SOURCE RECORDS

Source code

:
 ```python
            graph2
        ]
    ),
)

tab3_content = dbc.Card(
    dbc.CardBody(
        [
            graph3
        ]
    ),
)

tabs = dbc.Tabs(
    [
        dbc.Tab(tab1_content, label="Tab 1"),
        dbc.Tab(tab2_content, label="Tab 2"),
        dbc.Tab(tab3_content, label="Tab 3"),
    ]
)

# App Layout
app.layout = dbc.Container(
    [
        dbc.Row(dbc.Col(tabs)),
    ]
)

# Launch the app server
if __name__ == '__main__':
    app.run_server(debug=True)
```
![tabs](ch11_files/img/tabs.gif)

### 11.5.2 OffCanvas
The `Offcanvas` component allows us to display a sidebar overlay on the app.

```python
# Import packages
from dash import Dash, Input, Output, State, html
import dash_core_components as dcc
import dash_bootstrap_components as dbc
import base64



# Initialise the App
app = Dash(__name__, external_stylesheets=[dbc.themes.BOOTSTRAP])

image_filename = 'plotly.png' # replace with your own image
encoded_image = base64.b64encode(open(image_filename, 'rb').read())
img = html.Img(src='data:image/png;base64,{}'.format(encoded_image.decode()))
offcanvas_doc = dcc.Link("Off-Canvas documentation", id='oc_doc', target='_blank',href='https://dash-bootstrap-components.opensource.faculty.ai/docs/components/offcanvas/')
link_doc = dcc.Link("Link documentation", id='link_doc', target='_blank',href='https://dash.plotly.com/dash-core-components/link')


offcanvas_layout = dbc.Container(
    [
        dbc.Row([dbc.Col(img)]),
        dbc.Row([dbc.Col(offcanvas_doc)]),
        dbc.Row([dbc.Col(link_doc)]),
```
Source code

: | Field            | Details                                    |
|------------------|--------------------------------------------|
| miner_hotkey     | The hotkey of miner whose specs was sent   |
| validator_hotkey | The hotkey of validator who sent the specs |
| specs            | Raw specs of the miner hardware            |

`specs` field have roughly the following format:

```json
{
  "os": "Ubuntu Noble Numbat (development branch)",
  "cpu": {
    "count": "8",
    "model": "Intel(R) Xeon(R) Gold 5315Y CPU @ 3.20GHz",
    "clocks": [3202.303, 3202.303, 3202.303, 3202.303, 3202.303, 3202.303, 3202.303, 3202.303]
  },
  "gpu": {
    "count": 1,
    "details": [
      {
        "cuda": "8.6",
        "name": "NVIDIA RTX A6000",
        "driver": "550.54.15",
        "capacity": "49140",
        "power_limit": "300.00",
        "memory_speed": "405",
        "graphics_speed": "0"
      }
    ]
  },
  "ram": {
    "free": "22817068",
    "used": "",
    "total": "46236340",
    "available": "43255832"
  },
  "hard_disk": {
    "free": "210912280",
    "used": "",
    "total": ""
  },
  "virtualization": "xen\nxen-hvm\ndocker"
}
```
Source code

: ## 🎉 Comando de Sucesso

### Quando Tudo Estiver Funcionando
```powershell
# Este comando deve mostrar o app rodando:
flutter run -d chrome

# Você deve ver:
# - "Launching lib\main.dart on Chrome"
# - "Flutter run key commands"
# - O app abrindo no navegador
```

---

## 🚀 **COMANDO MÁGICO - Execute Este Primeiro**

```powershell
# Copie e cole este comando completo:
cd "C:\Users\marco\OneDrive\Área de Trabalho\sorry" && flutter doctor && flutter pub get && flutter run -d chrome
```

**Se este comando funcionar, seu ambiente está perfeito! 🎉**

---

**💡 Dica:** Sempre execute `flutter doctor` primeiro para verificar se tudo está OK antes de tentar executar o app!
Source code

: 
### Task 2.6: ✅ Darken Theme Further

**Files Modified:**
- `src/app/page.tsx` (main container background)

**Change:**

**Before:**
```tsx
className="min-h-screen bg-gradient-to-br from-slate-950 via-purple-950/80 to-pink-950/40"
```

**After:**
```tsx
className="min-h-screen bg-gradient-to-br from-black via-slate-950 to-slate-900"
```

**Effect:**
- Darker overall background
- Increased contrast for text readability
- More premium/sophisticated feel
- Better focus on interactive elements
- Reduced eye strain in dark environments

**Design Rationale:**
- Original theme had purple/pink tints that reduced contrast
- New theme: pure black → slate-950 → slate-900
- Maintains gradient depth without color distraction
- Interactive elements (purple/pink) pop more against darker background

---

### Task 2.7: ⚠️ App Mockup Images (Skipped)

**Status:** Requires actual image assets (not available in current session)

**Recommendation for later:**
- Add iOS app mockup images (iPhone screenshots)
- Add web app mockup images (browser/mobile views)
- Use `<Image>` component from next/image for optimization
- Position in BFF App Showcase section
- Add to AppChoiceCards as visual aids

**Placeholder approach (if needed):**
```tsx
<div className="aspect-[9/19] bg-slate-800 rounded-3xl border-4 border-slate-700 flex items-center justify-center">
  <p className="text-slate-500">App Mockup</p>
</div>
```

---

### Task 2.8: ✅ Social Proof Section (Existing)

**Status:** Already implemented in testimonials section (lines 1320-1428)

WHAT THIS TASK INVOLVES
Retype the lines from the one containing "- More premium/sophisticated feel" to the last line above. Change nothing and include no others.

ANSWER SPACE
- More premium/sophisticated feel
- Better focus on interactive elements
- Reduced eye strain in dark environments

**Design Rationale:**
- Original theme had purple/pink tints that reduced contrast
- New theme: pure black → slate-950 → slate-900
- Maintains gradient depth without color distraction
- Interactive elements (purple/pink) pop more against darker background

---

### Task 2.7: ⚠️ App Mockup Images (Skipped)

**Status:** Requires actual image assets (not available in current session)

**Recommendation for later:**
- Add iOS app mockup images (iPhone screenshots)
- Add web app mockup images (browser/mobile views)
- Use `<Image>` component from next/image for optimization
- Position in BFF App Showcase section
- Add to AppChoiceCards as visual aids

**Placeholder approach (if needed):**
```tsx
<div className="aspect-[9/19] bg-slate-800 rounded-3xl border-4 border-slate-700 flex items-center justify-center">
  <p className="text-slate-500">App Mockup</p>
</div>
```

---

### Task 2.8: ✅ Social Proof Section (Existing)

**Status:** Already implemented in testimonials section (lines 1320-1428)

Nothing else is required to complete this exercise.